Les développements dans les négociations nucléaires entre les États-Unis et l’Iran contribuent également à apaiser les tensions dans la région, les deux parties prévoyant de poursuivre leurs réunions hebdomadaires.

Le quatrième cycle de pourparlers s’est tenu dimanche, avant la visite annoncée de Trump au Moyen-Orient. Le président américain, qui a menacé de recourir à la force militaire contre l’Iran si la diplomatie échouait, a relancé sa campagne de « pression maximale » contre Téhéran depuis son retour à la Maison Blanche en janvier.

Les deux parties avaient fait état de progrès lors des trois cycles précédents. Dimanche, l’Iran a qualifié la réunion de « difficile mais utile », tandis qu’un haut responsable américain s’est dit « optimiste ».

Téhéran est disposé à négocier certaines restrictions concernant son programme nucléaire en échange de la levée des sanctions, selon des responsables iraniens.
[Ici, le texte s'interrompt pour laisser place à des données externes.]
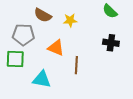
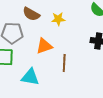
orange triangle: (56, 48) -> (44, 46), turned -42

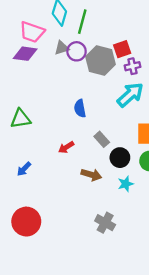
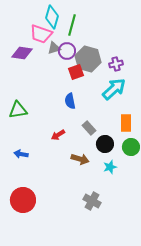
pink trapezoid: (32, 32) -> (41, 34), moved
red square: (122, 49) -> (76, 72), moved
blue arrow: (24, 169) -> (21, 154), turned 56

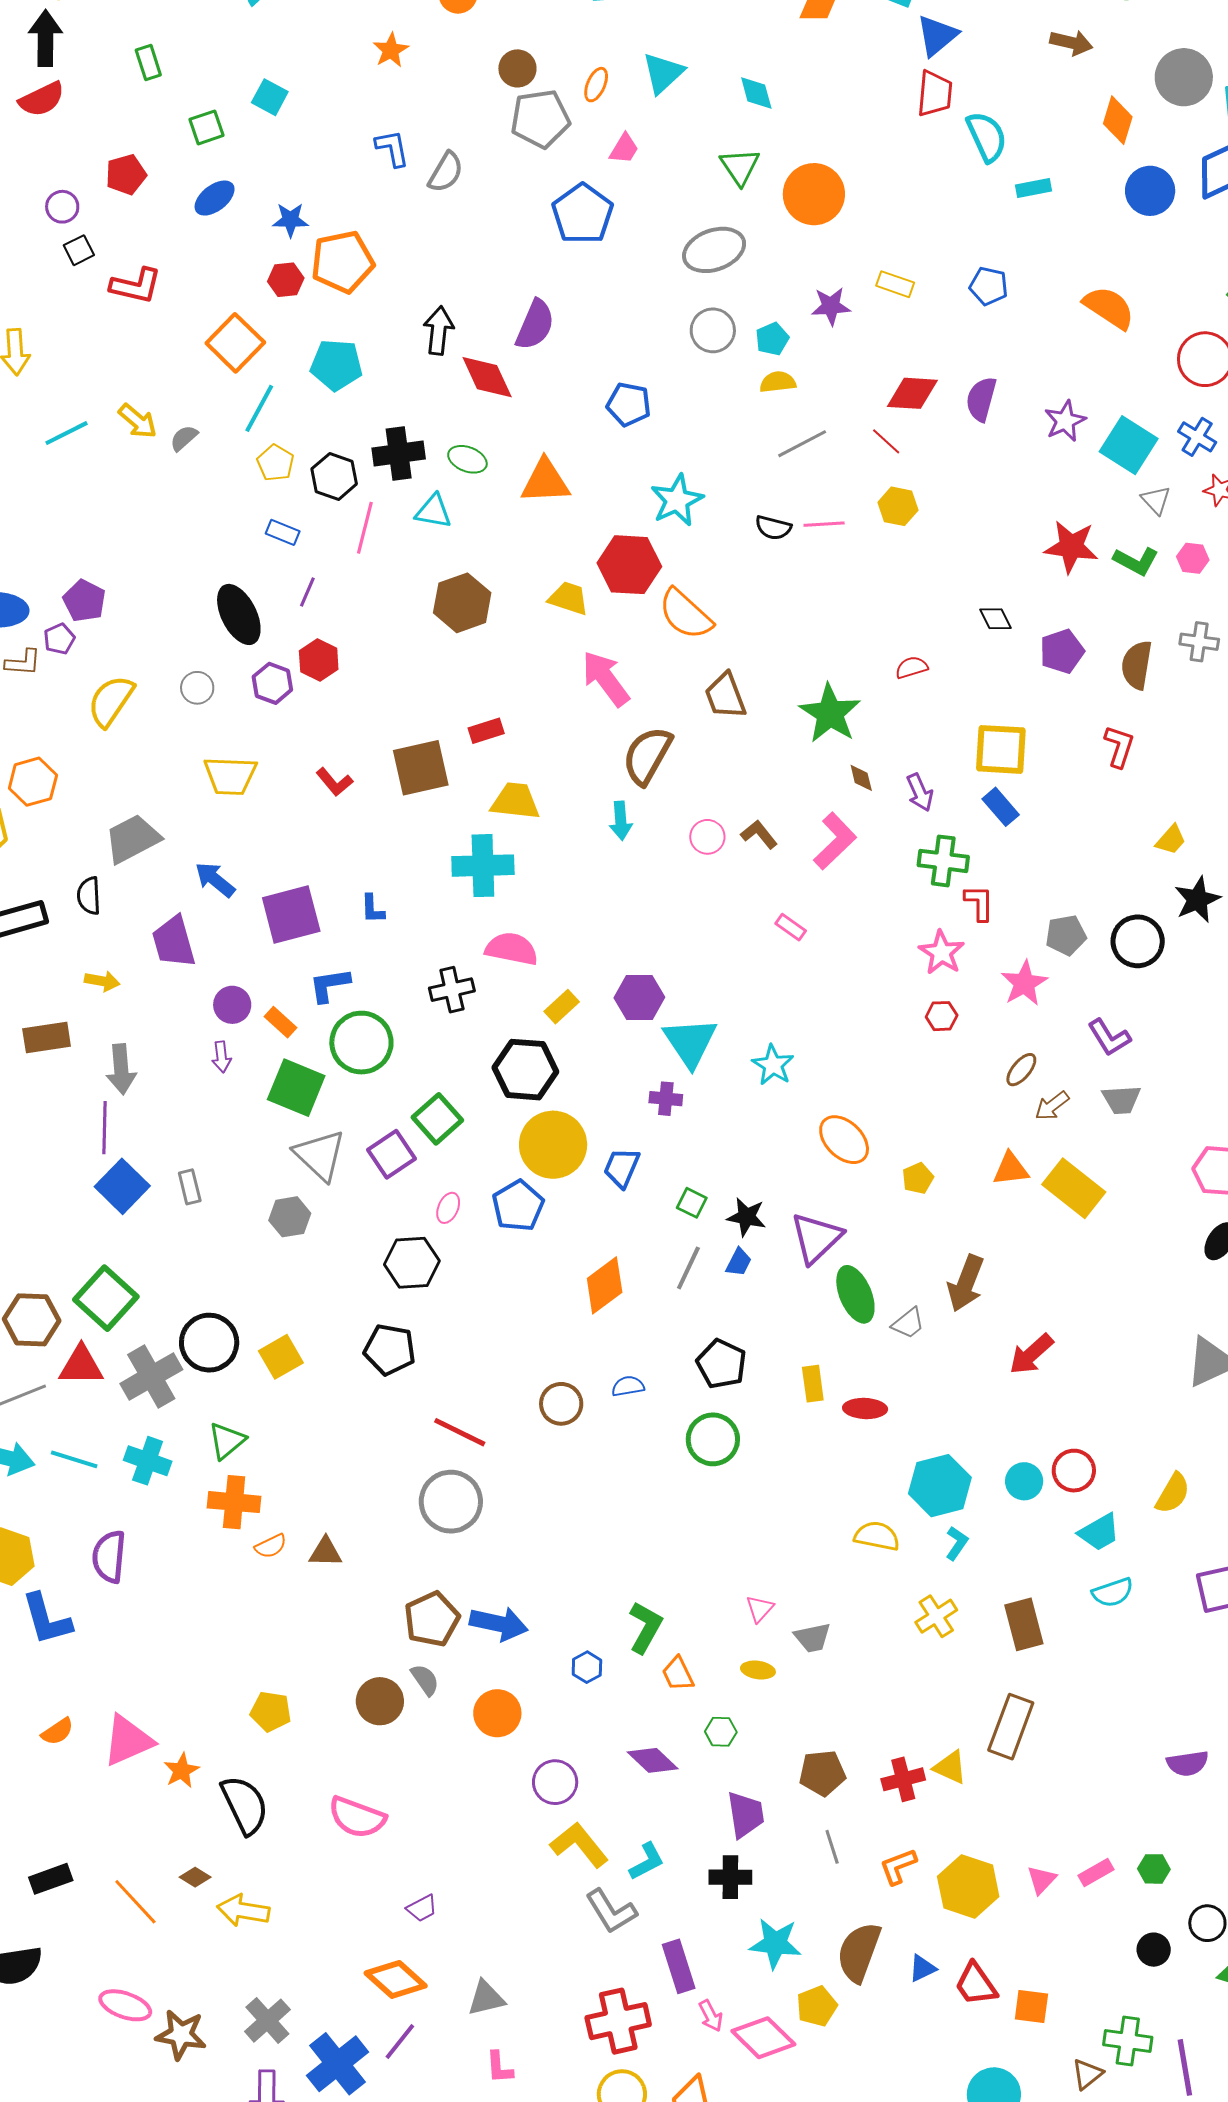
Cependant, la fin de son programme d’enrichissement ou la remise de ses stocks d’uranium enrichi font partie de ce que les responsables ont qualifié de « lignes rouges de l’Iran qui ne peuvent faire l’objet d’aucun compromis » dans les négociations.

Vue d’un bâtiment sur lequel est peinte une fresque anti-américaine avec le slogan « À bas les États-Unis » et des crânes remplaçant les étoiles du drapeau américain, sur l’avenue Karim Khan Zand, à Téhéran, le 26 avril 2025. (Crédit : Atta Kenare/AFP)

Les pays occidentaux, à commencer par les États-Unis, accusent l’Iran de chercher à se doter de l’arme nucléaire depuis longtemps, tandis que Téhéran affirme que son programme nucléaire est destiné à des fins pacifiques.

L’Iran enrichit actuellement son uranium à un niveau de pureté de 60 %, bien au-delà de la limite de 3,67 % fixée dans l’accord – connu sous l’acronyme JCPOA – conclu en 2015 avec les États-Unis et d’autres puissances mondiales. Il ne lui reste plus qu’une petite étape technique à franchir pour atteindre les 90 % nécessaires à la fabrication de matières fissiles à des fins militaires. Téhéran menace régulièrement de détruire Israël, et son niveau d’enrichissement d’uranium est bien supérieur à ce qui est nécessaire pour un usage civil.

Le président Massoud Pezeshkian (2ᵉ à droite) et le chef de l’Organisation iranienne de l’énergie atomique (AEOI), Mohammad Eslami (à droite), lors de la « Journée nationale de la technologie nucléaire », à Téhéran, le 9 avril 2025. (Crédit : Présidence iranienne/AFP)

Israël aurait exprimé son mécontentement face à la tournure des négociations, qui semblaient s’orienter vers un accord similaire au Joint Comprehensive Plan of Action (JCPOA), de 2015, signé par l’ancien président américain Barack Obama et qualifié à l’époque de désastreux pour Israël par le Premier ministre Benjamin Netanyahu. Trump avait également critiqué cet accord avant de s’en retirer en 2018.

Netanyahu, qui se montre très sceptique quant aux pourparlers entre l’Iran et les États-Unis, réclame le démantèlement de toutes les installations nucléaires de Téhéran et l’arrêt de son programme de missiles balistiques dans le cadre d’un quelconque accord digne de ce nom.

Téhéran a insisté pour que les pourparlers portent uniquement sur la question nucléaire et la levée des sanctions, excluant toute négociation sur ses capacités militaires.